Texto do documento |
****************

No âmago do átomo

Texto de Carlos Fioravanti
Via Pesquisa FAPESP

Choque de partículas registrado no Cern, em Genebra, em 2011. As duas linhas vermelhas são múons, estudados por Tiomno. As linhas laranja são sinais de outras partículas formadas na colisão

Thomas McCauley / CMS Collaboration

Quando embarcou para os Estados Unidos, em 1948, o carioca e descendente de judeus russos Jayme Tiomno (1920-2011) tinha concluído o curso de física na Faculdade Nacional de Filosofia da antiga Universidade do Brasil, que originou a Universidade Federal do Rio de Janeiro (UFRJ), e estudado durante um ano na pós-graduação da Universidade de São Paulo (USP). Era um dos poucos passageiros de um Panair e viveu horas de apreensão: o avião ia trocar o motor, cuja garantia havia terminado, e todos a bordo estavam preparados para saltar de paraquedas a qualquer momento.

Uma vez nos Estados Unidos, o trabalho correu bem: seu orientador na Universidade de Princeton, o físico norte-americano John Wheeler (1911-2008), conhecia o trabalho de outros dois brasileiros que se destacavam na física de partículas, Mario Schenberg (1914-1990) e José Leite Lopes (1918-2006), que haviam estudado ali antes dele. Em Princeton, Tiomno conheceu grandes físicos, como o húngaro Eugene Wigner (1902-1995) e o chinês Chen Ning Yang, que depois ganharam o Nobel de Física.

Divulgação ABC O físico teórico Jayme TiomnoDivulgação ABC

Foi ali que ele fez um de seus principais trabalhos científicos: propôs a unificação da então chamada interação universal de Fermi, atualmente conhecida como interação fraca, a força que regula a interação entre as partículas do núcleo atômico.

****************

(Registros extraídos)
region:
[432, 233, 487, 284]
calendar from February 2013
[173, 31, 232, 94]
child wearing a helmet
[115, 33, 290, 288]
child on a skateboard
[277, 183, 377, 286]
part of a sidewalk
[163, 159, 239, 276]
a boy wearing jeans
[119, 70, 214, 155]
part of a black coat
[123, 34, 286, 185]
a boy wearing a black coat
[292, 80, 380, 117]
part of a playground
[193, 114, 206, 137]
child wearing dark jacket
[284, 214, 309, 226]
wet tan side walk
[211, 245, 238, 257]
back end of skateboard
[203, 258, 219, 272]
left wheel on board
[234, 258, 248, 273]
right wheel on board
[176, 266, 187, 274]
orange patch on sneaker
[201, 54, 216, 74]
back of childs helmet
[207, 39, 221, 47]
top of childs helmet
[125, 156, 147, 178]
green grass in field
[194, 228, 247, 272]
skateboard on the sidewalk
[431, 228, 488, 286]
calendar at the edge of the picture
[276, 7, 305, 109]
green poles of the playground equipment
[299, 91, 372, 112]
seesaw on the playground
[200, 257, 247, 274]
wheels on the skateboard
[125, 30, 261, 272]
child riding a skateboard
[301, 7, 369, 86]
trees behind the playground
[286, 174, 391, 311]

****************

Tarefas do exercício |
A. Explique, por favor, em uma a três frases, por que o trabalho de Tiomno nos Estados Unidos correu bem, segundo o texto sobre Jayme Tiomno.
B. Dê a continuação do texto sobre Jayme Tiomno a partir do ponto em que ele termina.
Os registros não têm relação com o texto sobre Jayme Tiomno.

Conjunto de respostas |
A. O trabalho correu bem porque seu orientador em Princeton, John Wheeler, conhecia o trabalho de Mario Schenberg e José Leite Lopes. Esses dois brasileiros se destacavam na física de partículas e haviam estudado ali antes dele.

B.
No final dos anos 1940, depois de décadas em que apenas três partículas – nêutrons, prótons e elétrons – pareciam dar conta da constituição do átomo, os experimentos com raios cósmicos revelaram outras partículas elementares, com massas, cargas elétricas e propriedades diferentes. Havia três tipos de transformação: a primeira era o chamado decaimento beta, que consistia na decomposição de duas partículas, nêutron e próton, respectivamente em próton, elétron e antineutrino ou em nêutron, pósitron e neutrino do elétron; a segunda tratava do méson-pi – a partícula com uma vida média de 26 nanossegundos de cuja descoberta o também físico brasileiro César Lattes (1924-2005) participou – e descrevia sua desintegração em múons e neutrinos do múon; a terceira era o decaimento de uma partícula com uma massa 200 vezes maior que a do elétron, o múon, em um elétron, um neutrino do elétron e um neutrino do múon.

Arquivo Jayme Tiomno Jayme Tiomno em seu quarto em Princeton, em 1948Arquivo Jayme Tiomno

“Naquela época”, explica o físico Ignacio Bediaga, do Centro Brasileiro de Pesquisas Físicas (CBPF), “os três decaimentos eram vistos como fenômenos independentes, com origens diferentes”. Tiomno propôs a unificação das três reações que ocorriam no núcleo atômico e demonstrou matematicamente que resultavam de interações com a força fraca, mediadas, como se descobriu experimentalmente somente em 1983, por partículas bóson W eletricamente carregadas. Expressa em um diagrama conhecido como triângulo de Tiomno-Wheeler em um artigo de 1949 na revista científica Reviews of Modern Physics, a proposta de unificação dos decaimentos reforçava uma ideia também nova para a época.

“O triângulo sintetiza o estado da arte da física na época e hoje é um conceito bem estabelecido”, comenta o físico e historiador da ciência Olival Freire Junior, da Universidade Federal da Bahia (UFBA). Anos depois, quando a autoria do diagrama se perdeu, Wheeler reclamou e valorizou o trabalho do ex-aluno.

O físico italiano Giorgio Salvini (1920-2015) lembrou-se daqueles tempos de Princeton em 1993, ao visitar o CBPF e insistir com Bediaga, que tinha feito o doutorado na Itália, para falar com Tiomno. Não conseguiu, porque o ex-colega estava doente. “Ele era o único que resolvia as listas de exercícios em 15 minutos e depois passava para a gente copiar, não era como os norte-americanos”, justificou Salvini, que foi ministro da Ciência na Itália de 1995 a 1996.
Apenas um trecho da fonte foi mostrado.